Thursday, 19 April 2012

The Curious Case of Updating the Classics (The War on the Period)

One of my favourite artistic not-quite-a-myth but definite-not-a-truism is on that intimates an artistic work cannot succeed in an audience’s view if the world it creates is not one like his. It’s somewhat of a dilution of the generally more accurate adage that (esp.) thematically artistic work must have the ability to transcend time and society. I accede. Somewhere along the line, though, a belief in that adage has turned in something of a renouncement on the standard period piece. It’s a tetchy issue to extrapolate in itself, especially since that issue precipitates a host of others most significantly – perhaps – the general amateur critic’s view that the AMPAS is unduly obsessed with the “period” piece; an issue regardless of its actual veracity I’m not specifically committed to arguing on either side of the issue. What intrigues me most about the slow, but nonetheless significant, movement away from the period is the effect it seems to have on literary adaptations.

(For the record, I find the term “period piece” to be one of the most inherently problematic ones in movie-critiquing jargon. The umbrella term has become ad hominem for any film taking place in the 1960s or earlier. Considering that pre-1960 gives us 1960 years of movie fodder and the post 1960 gives us about 50 only shows the oddity in criticising the prevalence of “period pieces”, but maybe the issue is the prevalence of a specific period in period history. And, I’ve digressed – I’ll move on.)

The subject has been one meandering through my brain for some time now, but the situation came to a head when the news of Christian Carmago’s directorial by way of Anton Chekov’s The Seagull “which will set The Seagull in rural New England” was being streamlined. balk at the idea of sounding like a literary pedant, but this is one in a line of “updated” takes on classics that’s getting me the slightest bit chagrined.
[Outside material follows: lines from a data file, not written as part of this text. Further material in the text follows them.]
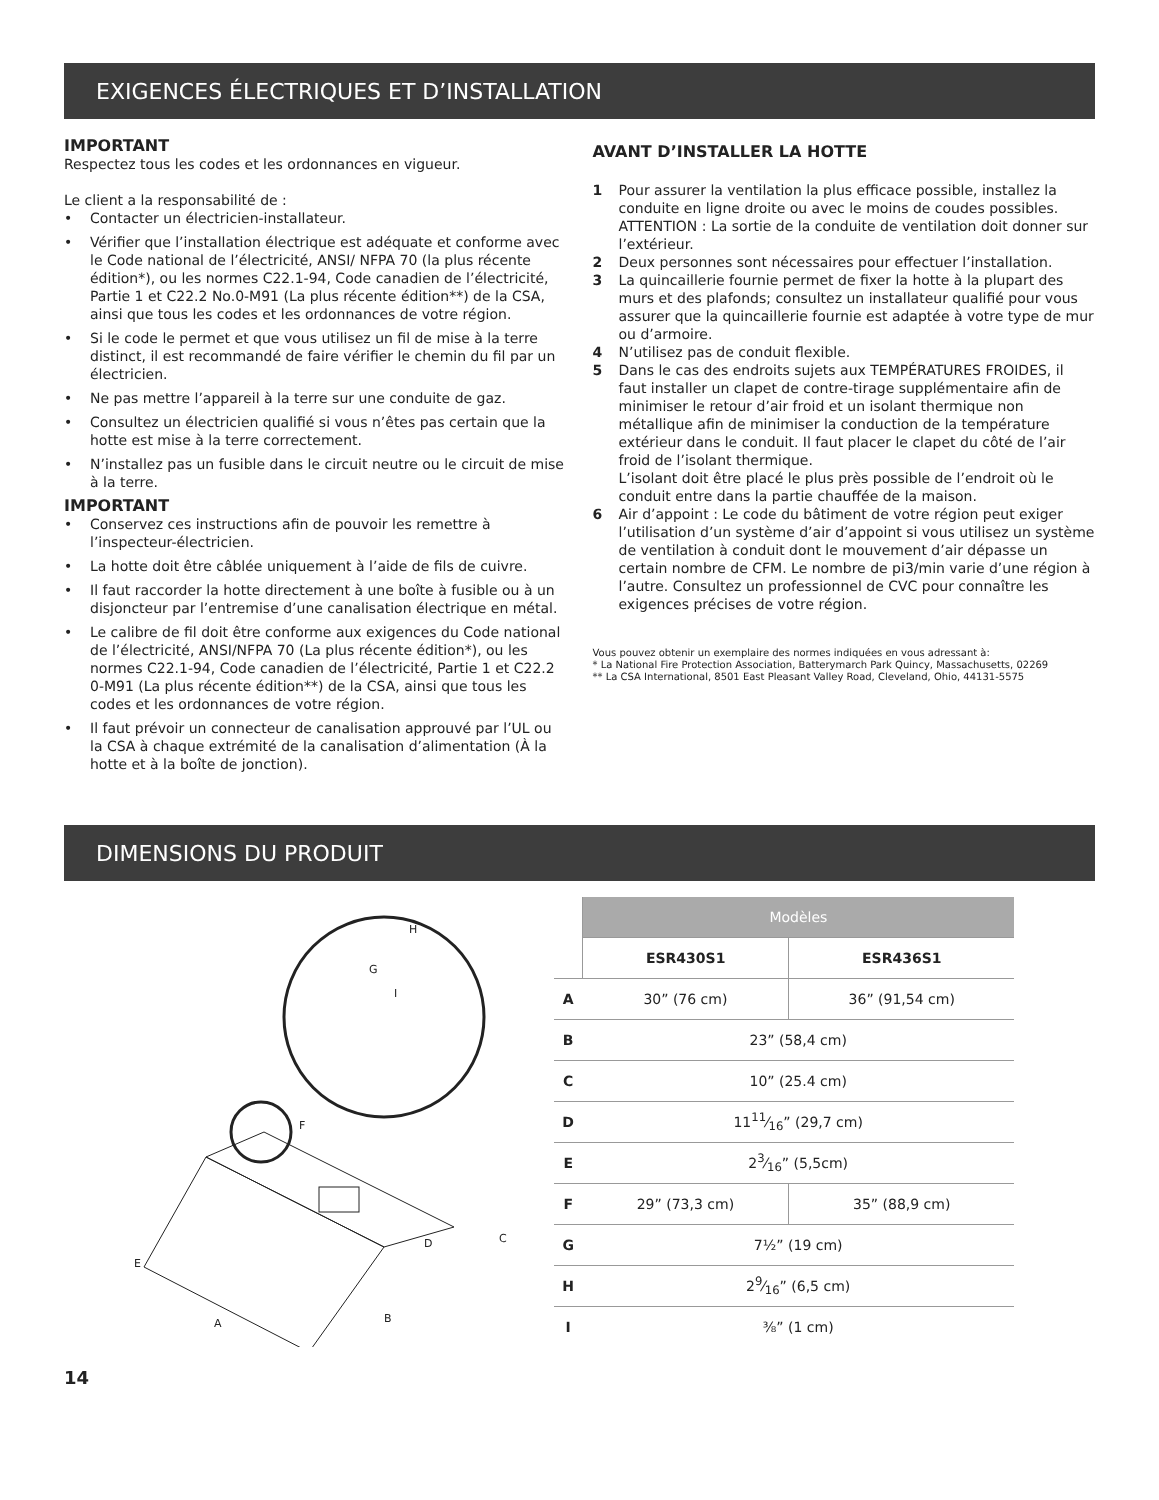EXIGENCES ÉLECTRIQUES ET D’INSTALLATION
IMPORTANT
Respectez tous les codes et les ordonnances en vigueur.
Le client a la responsabilité de :
• Contacter un électricien-installateur.
• Vérifier que l’installation électrique est adéquate et conforme avec le Code national de l’électricité, ANSI/ NFPA 70 (la plus récente édition*), ou les normes C22.1-94, Code canadien de l’électricité, Partie 1 et C22.2 No.0-M91 (La plus récente édition**) de la CSA, ainsi que tous les codes et les ordonnances de votre région.
• Si le code le permet et que vous utilisez un fil de mise à la terre distinct, il est recommandé de faire vérifier le chemin du fil par un électricien.
• Ne pas mettre l’appareil à la terre sur une conduite de gaz.
• Consultez un électricien qualifié si vous n’êtes pas certain que la hotte est mise à la terre correctement.
• N’installez pas un fusible dans le circuit neutre ou le circuit de mise à la terre.
IMPORTANT
• Conservez ces instructions afin de pouvoir les remettre à l’inspecteur-électricien.
• La hotte doit être câblée uniquement à l’aide de fils de cuivre.
• Il faut raccorder la hotte directement à une boîte à fusible ou à un disjoncteur par l’entremise d’une canalisation électrique en métal.
• Le calibre de fil doit être conforme aux exigences du Code national de l’électricité, ANSI/NFPA 70 (La plus récente édition*), ou les normes C22.1-94, Code canadien de l’électricité, Partie 1 et C22.2 0-M91 (La plus récente édition**) de la CSA, ainsi que tous les codes et les ordonnances de votre région.
• Il faut prévoir un connecteur de canalisation approuvé par l’UL ou la CSA à chaque extrémité de la canalisation d’alimentation (À la hotte et à la boîte de jonction).
AVANT D’INSTALLER LA HOTTE
1 Pour assurer la ventilation la plus efficace possible, installez la conduite en ligne droite ou avec le moins de coudes possibles.
ATTENTION : La sortie de la conduite de ventilation doit donner sur l’extérieur.
2 Deux personnes sont nécessaires pour effectuer l’installation.
3 La quincaillerie fournie permet de fixer la hotte à la plupart des murs et des plafonds; consultez un installateur qualifié pour vous assurer que la quincaillerie fournie est adaptée à votre type de mur ou d’armoire.
4 N’utilisez pas de conduit flexible.
5 Dans le cas des endroits sujets aux TEMPÉRATURES FROIDES, il faut installer un clapet de contre-tirage supplémentaire afin de minimiser le retour d’air froid et un isolant thermique non métallique afin de minimiser la conduction de la température extérieur dans le conduit. Il faut placer le clapet du côté de l’air froid de l’isolant thermique.
L’isolant doit être placé le plus près possible de l’endroit où le conduit entre dans la partie chauffée de la maison.
6 Air d’appoint : Le code du bâtiment de votre région peut exiger l’utilisation d’un système d’air d’appoint si vous utilisez un système de ventilation à conduit dont le mouvement d’air dépasse un certain nombre de CFM. Le nombre de pi3/min varie d’une région à l’autre. Consultez un professionnel de CVC pour connaître les exigences précises de votre région.
Vous pouvez obtenir un exemplaire des normes indiquées en vous adressant à:
* La National Fire Protection Association, Batterymarch Park Quincy, Massachusetts, 02269
** La CSA International, 8501 East Pleasant Valley Road, Cleveland, Ohio, 44131-5575
DIMENSIONS DU PRODUIT
E
A
B
C
D
F
G
H
I
| | Modèles | |
| --- | --- | --- |
| | ESR430S1 | ESR436S1 |
| A | 30” (76 cm) | 36” (91,54 cm) |
| B | 23” (58,4 cm) | |
| C | 10” (25.4 cm) | |
| D | 1111⁄16” (29,7 cm) | |
| E | 23⁄16” (5,5cm) | |
| F | 29” (73,3 cm) | 35” (88,9 cm) |
| G | 7½” (19 cm) | |
| H | 29⁄16” (6,5 cm) | |
| I | ⅜” (1 cm) | |
14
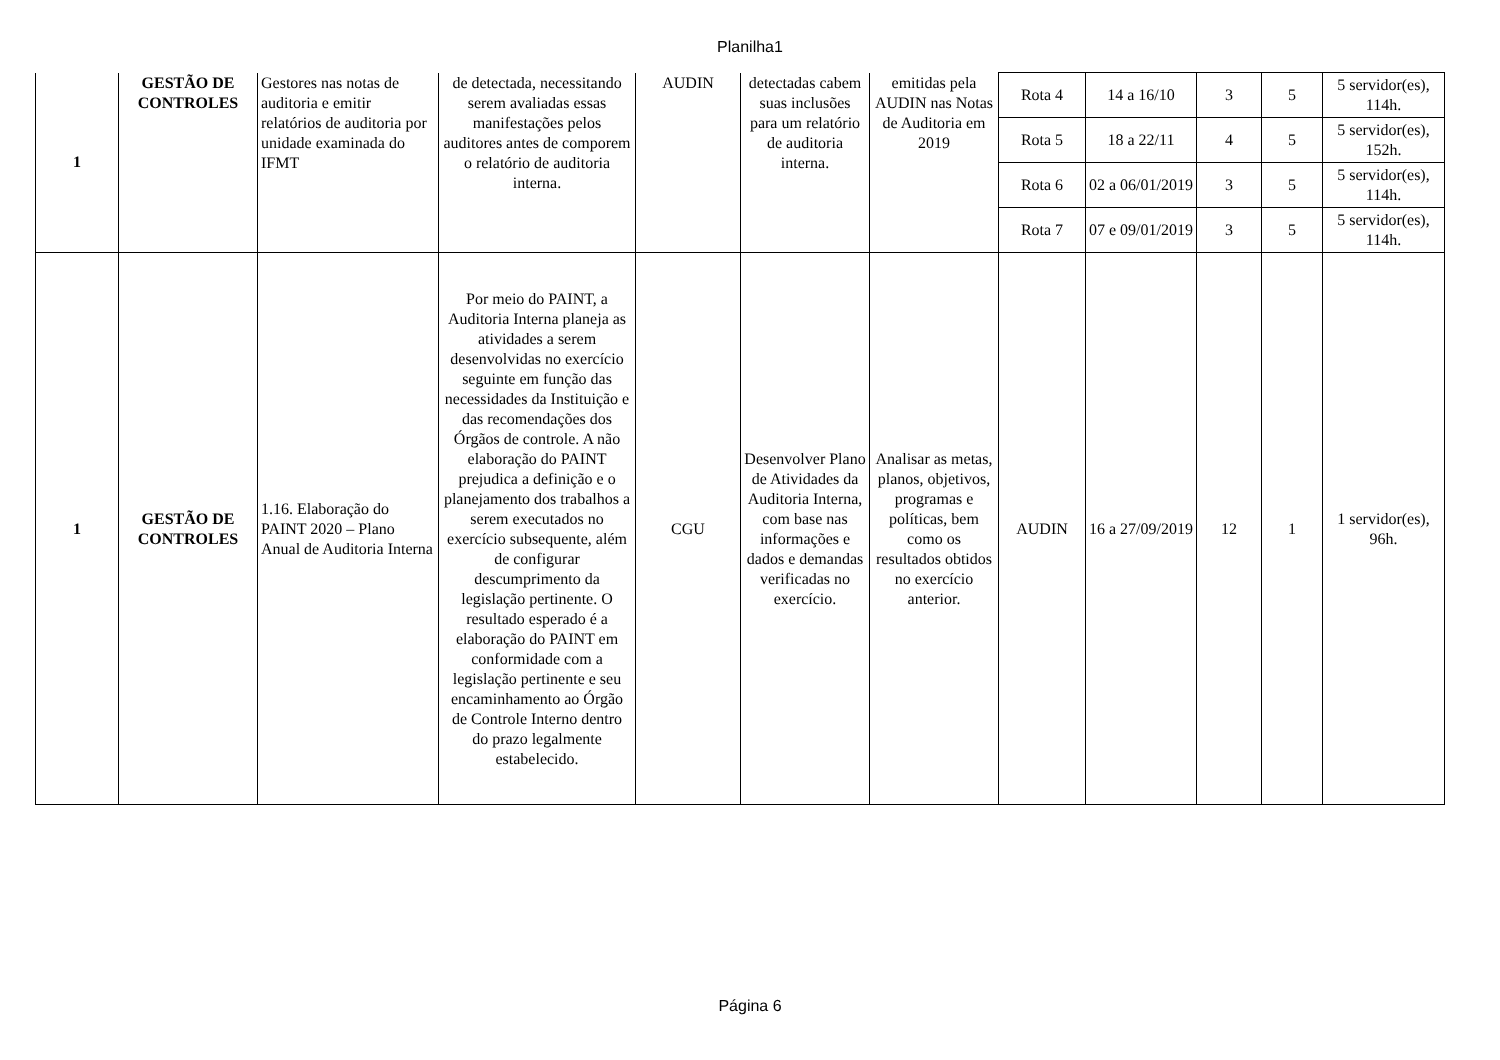Planilha1
| 1 | GESTÃO DE CONTROLES | Gestores nas notas de auditoria e emitir relatórios de auditoria por unidade examinada do IFMT | de detectada, necessitando serem avaliadas essas manifestações pelos auditores antes de comporem o relatório de auditoria interna. | AUDIN | detectadas cabem suas inclusões para um relatório de auditoria interna. | emitidas pela AUDIN nas Notas de Auditoria em 2019 | Rota 4 | 14 a 16/10 | 3 | 5 | 5 servidor(es), 114h. |
| | | | | | | | Rota 5 | 18 a 22/11 | 4 | 5 | 5 servidor(es), 152h. |
| | | | | | | | Rota 6 | 02 a 06/01/2019 | 3 | 5 | 5 servidor(es), 114h. |
| | | | | | | | Rota 7 | 07 e 09/01/2019 | 3 | 5 | 5 servidor(es), 114h. |
| 1 | GESTÃO DE CONTROLES | 1.16. Elaboração do PAINT 2020 – Plano Anual de Auditoria Interna | Por meio do PAINT, a Auditoria Interna planeja as atividades a serem desenvolvidas no exercício seguinte em função das necessidades da Instituição e das recomendações dos Órgãos de controle. A não elaboração do PAINT prejudica a definição e o planejamento dos trabalhos a serem executados no exercício subsequente, além de configurar descumprimento da legislação pertinente. O resultado esperado é a elaboração do PAINT em conformidade com a legislação pertinente e seu encaminhamento ao Órgão de Controle Interno dentro do prazo legalmente estabelecido. | CGU | Desenvolver Plano de Atividades da Auditoria Interna, com base nas informações e dados e demandas verificadas no exercício. | Analisar as metas, planos, objetivos, programas e políticas, bem como os resultados obtidos no exercício anterior. | AUDIN | 16 a 27/09/2019 | 12 | 1 | 1 servidor(es), 96h. |
Página 6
Really now, what gives? Theme. I’m from the (literary theory) school of thought that every artistic work, essentially, comes down to thematic thrust (even the most decadently aesthetic pieces). We appreciate films, like any other art form, because their themes are resounding, because their theses touch something in us irrespective of language, race or era. (Additionally, it made me sad because the plans for the traditional adaptation of the play with Kristin Scott Thomas and Carey Mulligan never came to fruition, coming off their successful run on Broadway.)I

Take for example Charles Huddleston’s imminent adaptation of Henrik Ibsen’s A Doll’s House. Literature enthusiasts would know that the film has something of a controversial history with the tale of the unsatisfied wife who eventually leaves her husband and children at the end. It was something of a shock to the Victorian ideals of the 19th century, and viewed from our contemporary world today it’s interesting to considering how different marriage was regarded. Nonetheless, an adaptation is imminent and apparently it’s not a straight literary adaptation, but an updated spin on the tale. It replaces the debt issues of the 19th century with the current American economic crises. And, I think – why? I’d assume Huddleston is keen on noting how despite the more than a century since Nora’s issues in Ibsen’s play we might not have come as far as we thought. If so, I accede. But, is it essential for that to be evinced by “updating the play”.
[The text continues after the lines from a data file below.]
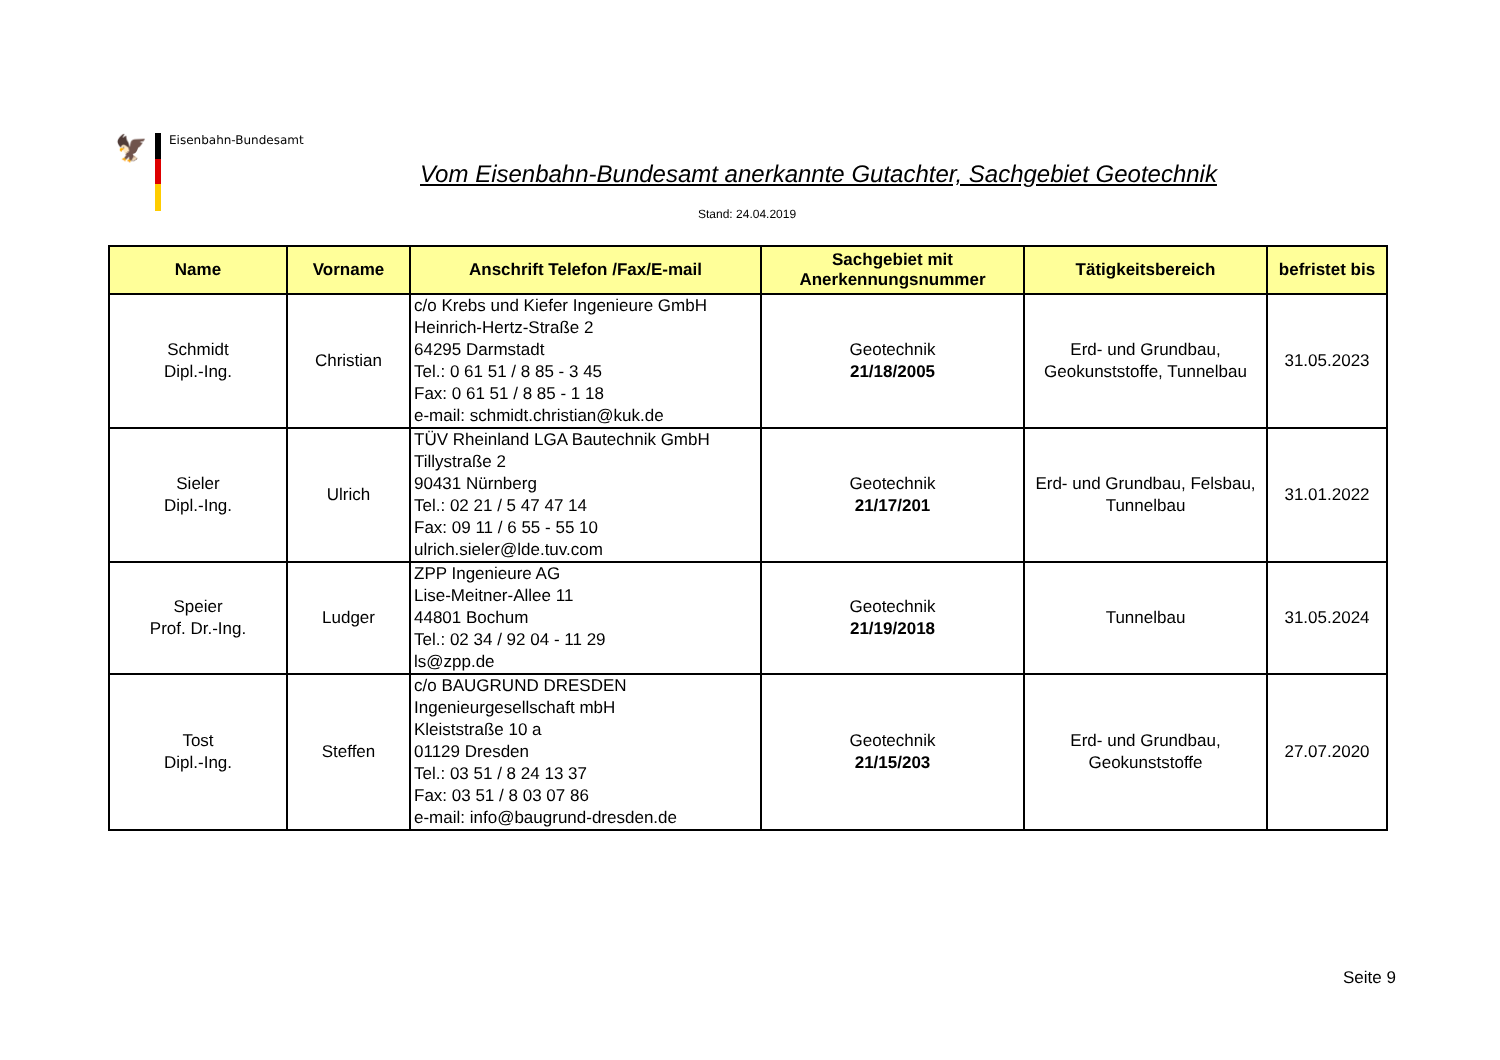🦅
Eisenbahn-Bundesamt
Vom Eisenbahn-Bundesamt anerkannte Gutachter, Sachgebiet Geotechnik
Stand: 24.04.2019
| Name | Vorname | Anschrift Telefon /Fax/E-mail | Sachgebiet mit Anerkennungsnummer | Tätigkeitsbereich | befristet bis |
| --- | --- | --- | --- | --- | --- |
| Schmidt Dipl.-Ing. | Christian | c/o Krebs und Kiefer Ingenieure GmbH Heinrich-Hertz-Straße 2 64295 Darmstadt Tel.: 0 61 51 / 8 85 - 3 45 Fax: 0 61 51 / 8 85 - 1 18 e-mail: schmidt.christian@kuk.de | Geotechnik 21/18/2005 | Erd- und Grundbau, Geokunststoffe, Tunnelbau | 31.05.2023 |
| Sieler Dipl.-Ing. | Ulrich | TÜV Rheinland LGA Bautechnik GmbH Tillystraße 2 90431 Nürnberg Tel.: 02 21 / 5 47 47 14 Fax: 09 11 / 6 55 - 55 10 ulrich.sieler@lde.tuv.com | Geotechnik 21/17/201 | Erd- und Grundbau, Felsbau, Tunnelbau | 31.01.2022 |
| Speier Prof. Dr.-Ing. | Ludger | ZPP Ingenieure AG Lise-Meitner-Allee 11 44801 Bochum Tel.: 02 34 / 92 04 - 11 29 ls@zpp.de | Geotechnik 21/19/2018 | Tunnelbau | 31.05.2024 |
| Tost Dipl.-Ing. | Steffen | c/o BAUGRUND DRESDEN Ingenieurgesellschaft mbH Kleiststraße 10 a 01129 Dresden Tel.: 03 51 / 8 24 13 37 Fax: 03 51 / 8 03 07 86 e-mail: info@baugrund-dresden.de | Geotechnik 21/15/203 | Erd- und Grundbau, Geokunststoffe | 27.07.2020 |
Seite 9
It’s not just because I’m unwilling to accept change with classics, because it’s hardly the case. Why update a film to make its themes hit home more effectively with a contemporary audience? Can’t the film audience be given more credit – won’t they’ be able to espy the thematic parallels in a film which doesn’t look like the world in which they live? Couldn’t the filmmakers have enough trust in their films to believe that they can get their thematic point across by having to resort to a contemporary setting? As good a film as Ralph Fiennes’ Coriolanus was it essential for it to be set in contemporary Rome?

Who knows, perhaps I pontificate needlessly. But, each time I hear a film adaptation of some classic piece being “updated” I roll my eyes a little. It’s en vogue at the moment, but unless the filmmaker can submit a significant reason as to why I’m generally blasé on the trend.

Do I over think the situation or is it a significant bugbear?

1 comment:

ruth said...

It is a tricky trend because as you said, unless the filmmaker is super talented and can add something really intriguing to it, then I wish they stay away from it. I did like Branagh's HAMLET which was updated to the 19th century but kept the Shakespearean dialogue intact.